OK, lousy joke, but the weeds in the garden are still a problem until we can scrape the ground, apply copious amount of selective weedkiller, lay a plastic membrane, cover that with top soil or gravel and hope we can contain the next invasive growth of unwanted vegetation. Two years ago we arrived, again to massive weed growth. A machete would have been the only tool to have made an impact, even along the path leading to the front door of the house. I began the following morning with a totally inadequate old bread knife and an ancient, rusty pair of secateurs, to hack my way from the road to the house, to clear as much as I could. An hour later I hadn’t covered more than twenty feet and sagged, sweating and ‘knackered’, to the ground. This was going to take a long, long time.

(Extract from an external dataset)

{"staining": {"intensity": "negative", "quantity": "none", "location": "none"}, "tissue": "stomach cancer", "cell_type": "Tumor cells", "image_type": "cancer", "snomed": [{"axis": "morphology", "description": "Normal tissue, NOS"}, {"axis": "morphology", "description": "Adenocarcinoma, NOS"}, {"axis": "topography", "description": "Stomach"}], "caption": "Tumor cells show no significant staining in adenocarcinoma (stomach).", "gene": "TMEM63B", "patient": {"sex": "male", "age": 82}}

Rescue, however, was at hand. Unknown to me a squad of workers from Lapta Belediye, the local authority for the village, were working their way down the road, clearing weeds! With strimmers, shovels, brushes and bags they were all hard at work clearing away the roadsides. As they came to the point on the road which led to our place they saw me hacking away, stopped and looked on. One of them walked down and simply said, ‘You stop, we come.’ And they did. The chap operating the strimmer took fifteen minutes to clear everything down to the front door. Others scooped the stuff up, grinning at me as I sat to one side in amazement, and carted it away to the truck they were using to take all the roadside growth. Then they were off, cheerily waving goodbye!

Now that’s what I call service! Spontaneously given, without a thought of payment, just part of the job, for a local, an obvious Brit or anyone else. That’s why I love the TRNC! Where else could that happen?